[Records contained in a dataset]

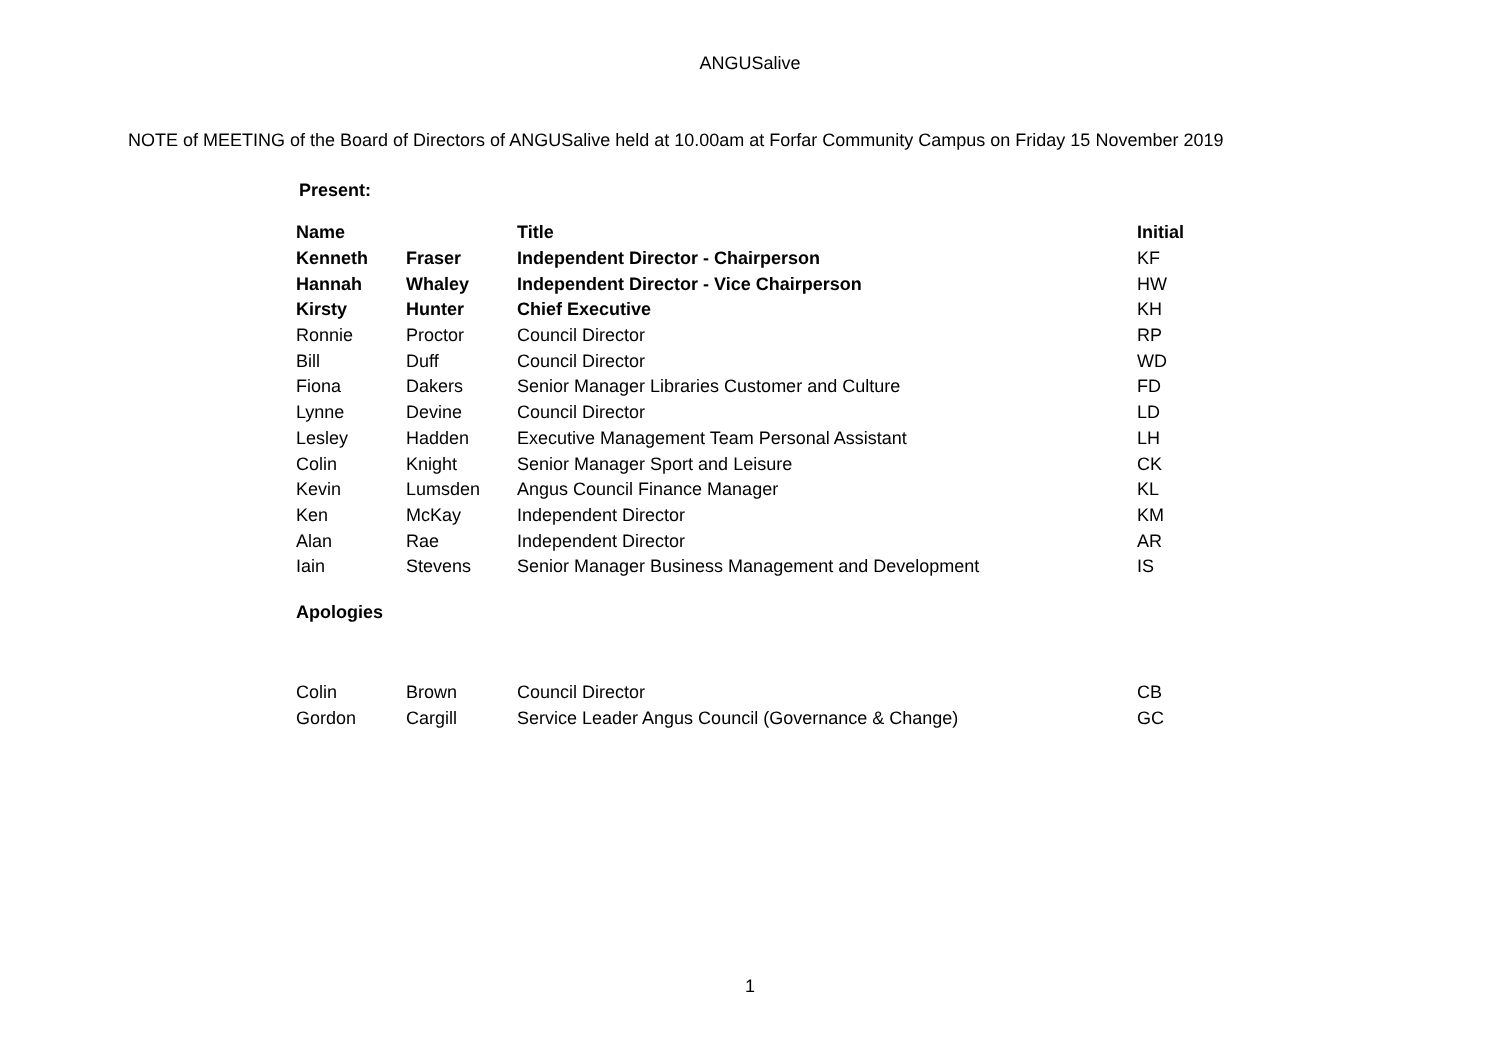ANGUSalive
NOTE of MEETING of the Board of Directors of ANGUSalive held at 10.00am at Forfar Community Campus on Friday 15 November 2019
Present:
| Name | | Title | Initial |
| --- | --- | --- | --- |
| Kenneth | Fraser | Independent Director - Chairperson | KF |
| Hannah | Whaley | Independent Director - Vice Chairperson | HW |
| Kirsty | Hunter | Chief Executive | KH |
| Ronnie | Proctor | Council Director | RP |
| Bill | Duff | Council Director | WD |
| Fiona | Dakers | Senior Manager Libraries Customer and Culture | FD |
| Lynne | Devine | Council Director | LD |
| Lesley | Hadden | Executive Management Team Personal Assistant | LH |
| Colin | Knight | Senior Manager Sport and Leisure | CK |
| Kevin | Lumsden | Angus Council Finance Manager | KL |
| Ken | McKay | Independent Director | KM |
| Alan | Rae | Independent Director | AR |
| Iain | Stevens | Senior Manager Business Management and Development | IS |
Apologies
| Colin | Brown | Council Director | CB |
| Gordon | Cargill | Service Leader Angus Council (Governance & Change) | GC |
1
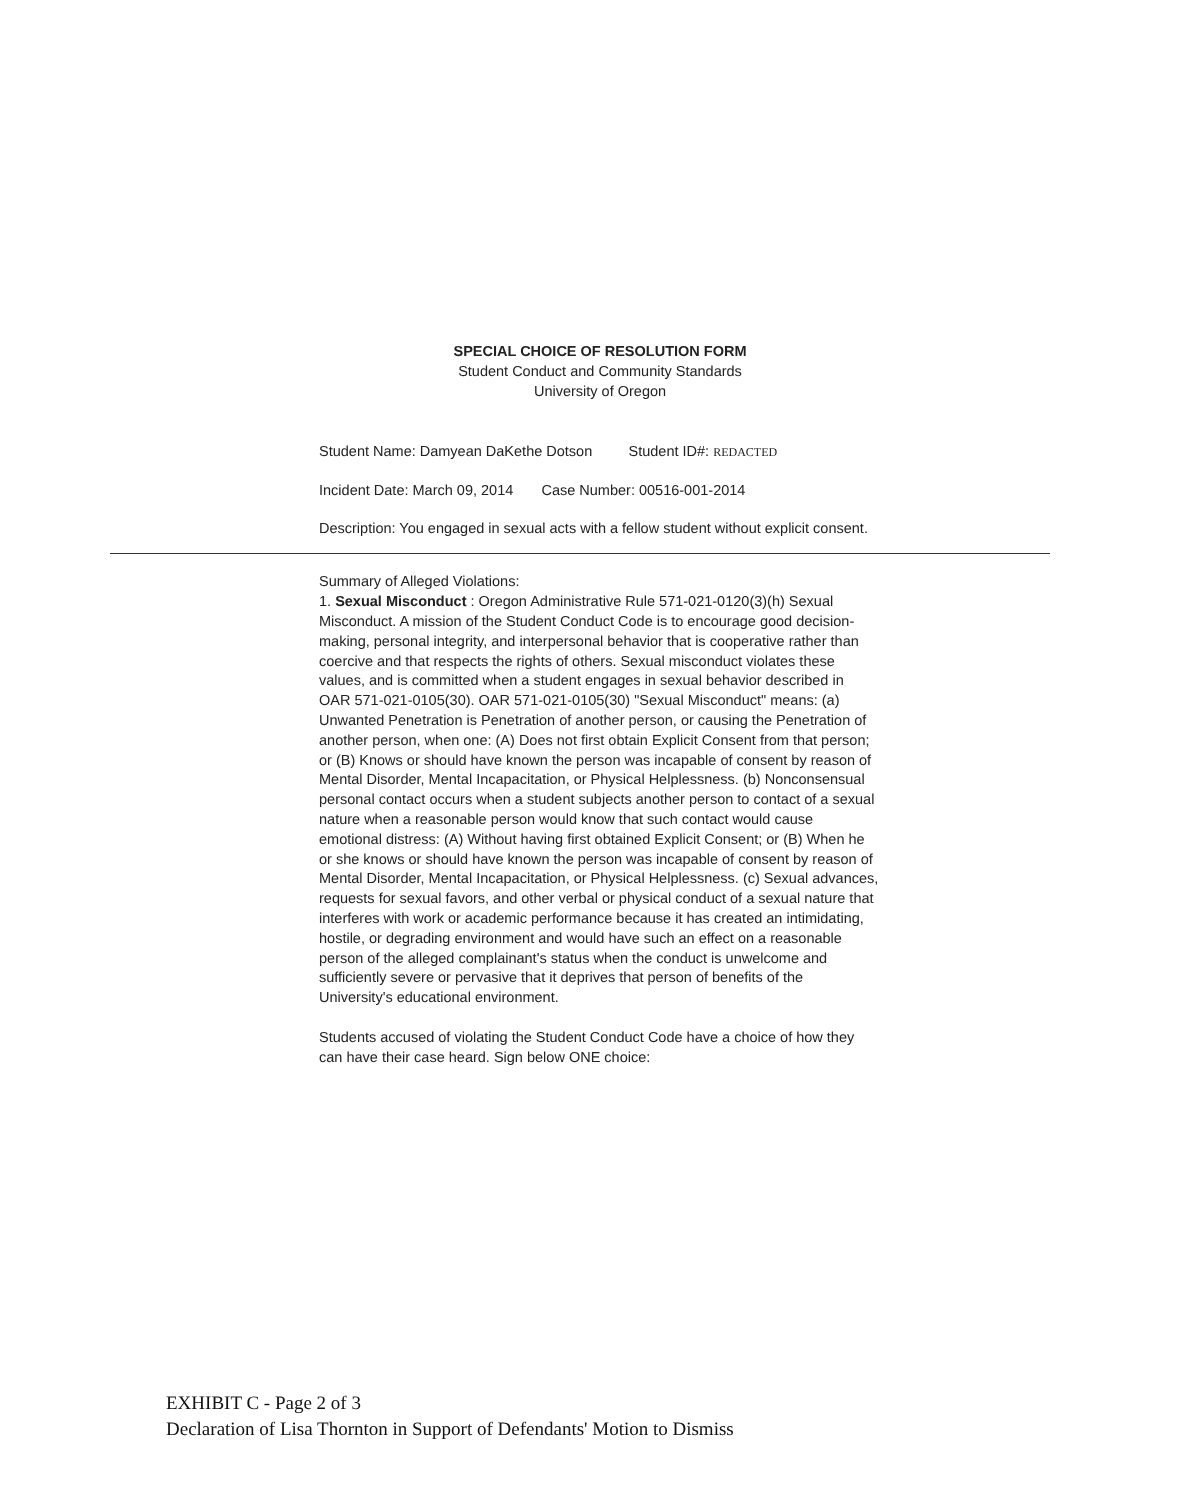SPECIAL CHOICE OF RESOLUTION FORM
Student Conduct and Community Standards
University of Oregon
Student Name: Damyean DaKethe Dotson Student ID#: REDACTED
Incident Date: March 09, 2014 Case Number: 00516-001-2014
Description: You engaged in sexual acts with a fellow student without explicit consent.
Summary of Alleged Violations:
1. Sexual Misconduct : Oregon Administrative Rule 571-021-0120(3)(h) Sexual Misconduct. A mission of the Student Conduct Code is to encourage good decision-making, personal integrity, and interpersonal behavior that is cooperative rather than coercive and that respects the rights of others. Sexual misconduct violates these values, and is committed when a student engages in sexual behavior described in OAR 571-021-0105(30). OAR 571-021-0105(30) "Sexual Misconduct" means: (a) Unwanted Penetration is Penetration of another person, or causing the Penetration of another person, when one: (A) Does not first obtain Explicit Consent from that person; or (B) Knows or should have known the person was incapable of consent by reason of Mental Disorder, Mental Incapacitation, or Physical Helplessness. (b) Nonconsensual personal contact occurs when a student subjects another person to contact of a sexual nature when a reasonable person would know that such contact would cause emotional distress: (A) Without having first obtained Explicit Consent; or (B) When he or she knows or should have known the person was incapable of consent by reason of Mental Disorder, Mental Incapacitation, or Physical Helplessness. (c) Sexual advances, requests for sexual favors, and other verbal or physical conduct of a sexual nature that interferes with work or academic performance because it has created an intimidating, hostile, or degrading environment and would have such an effect on a reasonable person of the alleged complainant's status when the conduct is unwelcome and sufficiently severe or pervasive that it deprives that person of benefits of the University's educational environment.
Students accused of violating the Student Conduct Code have a choice of how they can have their case heard. Sign below ONE choice:
EXHIBIT C - Page 2 of 3
Declaration of Lisa Thornton in Support of Defendants' Motion to Dismiss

Problem details :: State only how many lines above hold the string "Management".

Result :: 2